- [PROBLEM DESCRIPTION]
Reproduce every one of the lines below without changing a word, and leave the pictures out.

[Stored data entries]
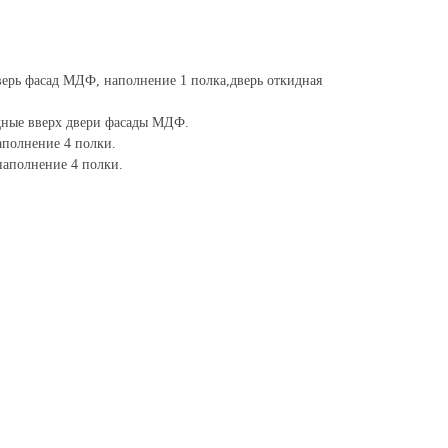
верь фасад МДФ, наполнение 1 полка,дверь откидная
дные вверх двери фасады МДФ.
аполнение 4 полки.
наполнение 4 полки.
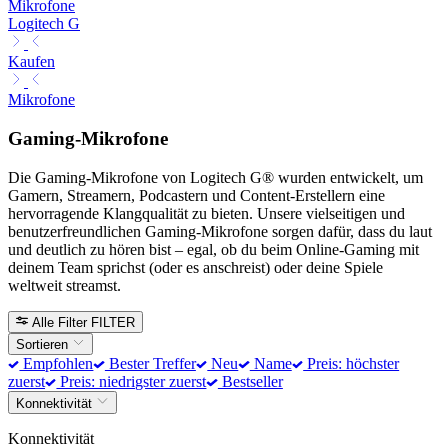
Mikrofone
Logitech G
Kaufen
Mikrofone
Gaming-Mikrofone
Die Gaming-Mikrofone von Logitech G® wurden entwickelt, um
Gamern, Streamern, Podcastern und Content-Erstellern eine
hervorragende Klangqualität zu bieten. Unsere vielseitigen und
benutzerfreundlichen Gaming-Mikrofone sorgen dafür, dass du laut
und deutlich zu hören bist – egal, ob du beim Online-Gaming mit
deinem Team sprichst (oder es anschreist) oder deine Spiele
weltweit streamst.
Alle Filter
FILTER
Sortieren
Empfohlen
Bester Treffer
Neu
Name
Preis: höchster
zuerst
Preis: niedrigster zuerst
Bestseller
Konnektivität
Konnektivität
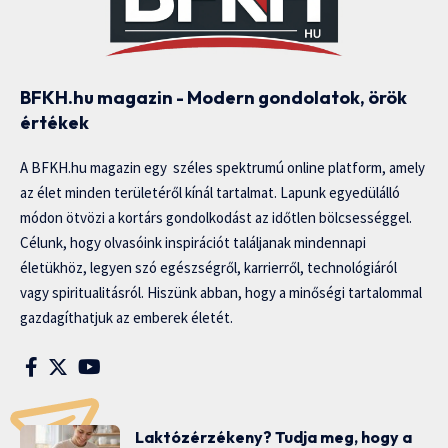
BFKH.hu magazin - Modern gondolatok, örök
értékek
A BFKH.hu magazin egy széles spektrumú online platform, amely
az élet minden területéről kínál tartalmat. Lapunk egyedülálló
módon ötvözi a kortárs gondolkodást az időtlen bölcsességgel.
Célunk, hogy olvasóink inspirációt találjanak mindennapi
életükhöz, legyen szó egészségről, karrierről, technológiáról
vagy spiritualitásról. Hiszünk abban, hogy a minőségi tartalommal
gazdagíthatjuk az emberek életét.
Laktózérzékeny? Tudja meg, hogy a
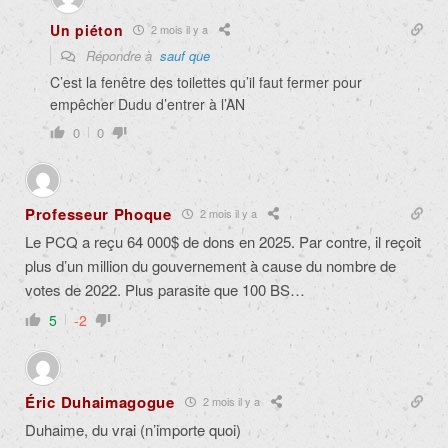
Un piéton
2 mois il y a
Répondre à
sauf que
C’est la fenêtre des toilettes qu’il faut fermer pour
empêcher Dudu d’entrer à l’AN
0
0
Professeur Phoque
2 mois il y a
Le PCQ a reçu 64 000$ de dons en 2025. Par contre, il reçoit
plus d’un million du gouvernement à cause du nombre de
votes de 2022. Plus parasite que 100 BS…
5
-2
Éric Duhaimagogue
2 mois il y a
Duhaime, du vrai (n’importe quoi)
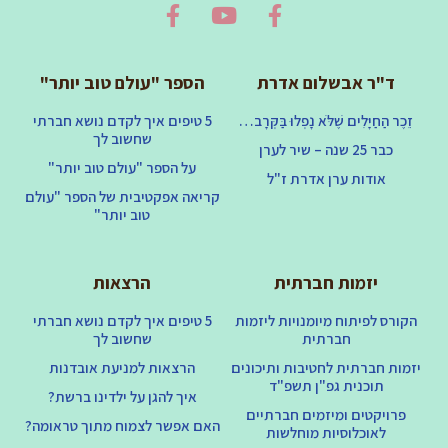
ד"ר אבשלום אדרת
הספר "עולם טוב יותר"
זֵכֶר הַחַיָּלִים שֶׁלֹּא נָפְלוּ בַּקְּרָב…
5 טיפים איך לקדם נושא חברתי
שחשוב לך
כבר 25 שנה – שיר לערן
על הספר "עולם טוב יותר"
אודות ערן אדרת ז"ל
קריאה אפקטיבית של הספר "עולם
טוב יותר"
יזמות חברתית
הרצאות
הקורס לפיתוח מיומנויות ליזמות
5 טיפים איך לקדם נושא חברתי
חברתית
שחשוב לך
יזמות חברתית לחטיבות ותיכונים
הרצאות למניעת אובדנות
תוכנית גפ"ן תשפ"ד
איך להגן על ילדינו ברשת?
פרויקטים ומיזמים חברתיים
האם אפשר לצמוח מתוך טראומה?
לאוכלוסיות מוחלשות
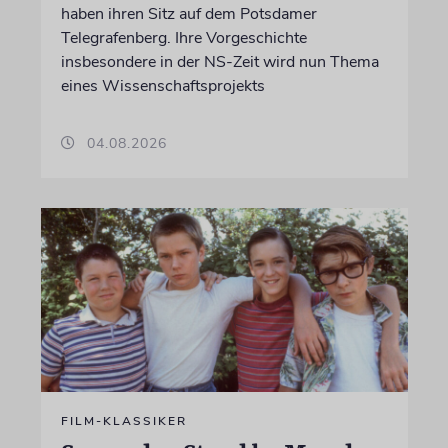
haben ihren Sitz auf dem Potsdamer
Telegrafenberg. Ihre Vorgeschichte
insbesondere in der NS-Zeit wird nun Thema
eines Wissenschaftsprojekts
04.08.2026
FILM-KLASSIKER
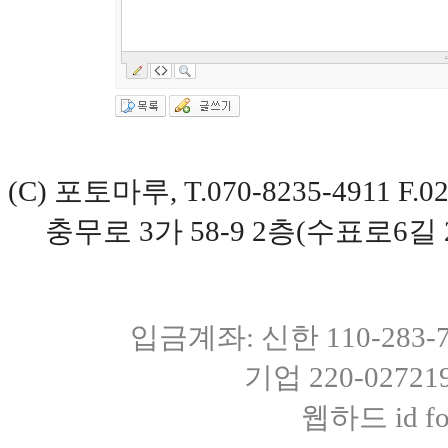
(C) 포토마루, T.070-8235-4911 
충무로 3가 58-9 2층(수표로6길 
입금계좌: 신한 110-283
기업 220-0272
웹하드 id fot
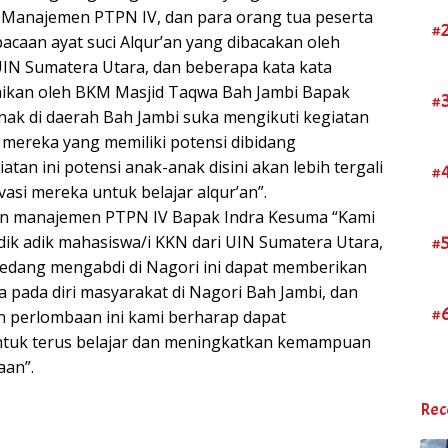
i Manajemen PTPN IV, dan para orang tua peserta
#
acaan ayat suci Alqur’an yang dibacakan oleh
UIN Sumatera Utara, dan beberapa kata kata
ikan oleh BKM Masjid Taqwa Bah Jambi Bapak
#
ak di daerah Bah Jambi suka mengikuti kegiatan
a mereka yang memiliki potensi dibidang
tan ini potensi anak-anak disini akan lebih tergali
#
asi mereka untuk belajar alqur’an”.
an manajemen PTPN IV Bapak Indra Kesuma “Kami
#
dik adik mahasiswa/i KKN dari UIN Sumatera Utara,
edang mengabdi di Nagori ini dapat memberikan
 pada diri masyarakat di Nagori Bah Jambi, dan
#
n perlombaan ini kami berharap dapat
ntuk terus belajar dan meningkatkan kemampuan
aan”.
Rec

- [RESULT OF THIS TASK]
верь фасад МДФ, наполнение 1 полка,дверь откидная
дные вверх двери фасады МДФ.
аполнение 4 полки.
наполнение 4 полки.
Mikrofone
Logitech G
Kaufen
Mikrofone
Gaming-Mikrofone
Die Gaming-Mikrofone von Logitech G® wurden entwickelt, um
Gamern, Streamern, Podcastern und Content-Erstellern eine
hervorragende Klangqualität zu bieten. Unsere vielseitigen und
benutzerfreundlichen Gaming-Mikrofone sorgen dafür, dass du laut
und deutlich zu hören bist – egal, ob du beim Online-Gaming mit
deinem Team sprichst (oder es anschreist) oder deine Spiele
weltweit streamst.
Alle Filter
FILTER
Sortieren
Empfohlen
Bester Treffer
Neu
Name
Preis: höchster
zuerst
Preis: niedrigster zuerst
Bestseller
Konnektivität
Konnektivität
BFKH.hu magazin - Modern gondolatok, örök
értékek
A BFKH.hu magazin egy széles spektrumú online platform, amely
az élet minden területéről kínál tartalmat. Lapunk egyedülálló
módon ötvözi a kortárs gondolkodást az időtlen bölcsességgel.
Célunk, hogy olvasóink inspirációt találjanak mindennapi
életükhöz, legyen szó egészségről, karrierről, technológiáról
vagy spiritualitásról. Hiszünk abban, hogy a minőségi tartalommal
gazdagíthatjuk az emberek életét.
Laktózérzékeny? Tudja meg, hogy a
Un piéton
2 mois il y a
Répondre à
sauf que
C’est la fenêtre des toilettes qu’il faut fermer pour
empêcher Dudu d’entrer à l’AN
0
0
Professeur Phoque
2 mois il y a
Le PCQ a reçu 64 000$ de dons en 2025. Par contre, il reçoit
plus d’un million du gouvernement à cause du nombre de
votes de 2022. Plus parasite que 100 BS…
5
-2
Éric Duhaimagogue
2 mois il y a
Duhaime, du vrai (n’importe quoi)
ד"ר אבשלום אדרת
הספר "עולם טוב יותר"
זֵכֶר הַחַיָּלִים שֶׁלֹּא נָפְלוּ בַּקְּרָב…
5 טיפים איך לקדם נושא חברתי
שחשוב לך
כבר 25 שנה – שיר לערן
על הספר "עולם טוב יותר"
אודות ערן אדרת ז"ל
קריאה אפקטיבית של הספר "עולם
טוב יותר"
יזמות חברתית
הרצאות
הקורס לפיתוח מיומנויות ליזמות
5 טיפים איך לקדם נושא חברתי
חברתית
שחשוב לך
יזמות חברתית לחטיבות ותיכונים
הרצאות למניעת אובדנות
תוכנית גפ"ן תשפ"ד
איך להגן על ילדינו ברשת?
פרויקטים ומיזמים חברתיים
האם אפשר לצמוח מתוך טראומה?
לאוכלוסיות מוחלשות
haben ihren Sitz auf dem Potsdamer
Telegrafenberg. Ihre Vorgeschichte
insbesondere in der NS-Zeit wird nun Thema
eines Wissenschaftsprojekts
04.08.2026
FILM-KLASSIKER
(C) 포토마루, T.070-8235-4911 
충무로 3가 58-9 2층(수표로6길 
입금계좌: 신한 110-283
기업 220-0272
웹하드 id fot
i Manajemen PTPN IV, dan para orang tua peserta
#
acaan ayat suci Alqur’an yang dibacakan oleh
UIN Sumatera Utara, dan beberapa kata kata
ikan oleh BKM Masjid Taqwa Bah Jambi Bapak
#
ak di daerah Bah Jambi suka mengikuti kegiatan
a mereka yang memiliki potensi dibidang
tan ini potensi anak-anak disini akan lebih tergali
#
asi mereka untuk belajar alqur’an”.
an manajemen PTPN IV Bapak Indra Kesuma “Kami
#
dik adik mahasiswa/i KKN dari UIN Sumatera Utara,
edang mengabdi di Nagori ini dapat memberikan
 pada diri masyarakat di Nagori Bah Jambi, dan
#
n perlombaan ini kami berharap dapat
ntuk terus belajar dan meningkatkan kemampuan
aan”.
Rec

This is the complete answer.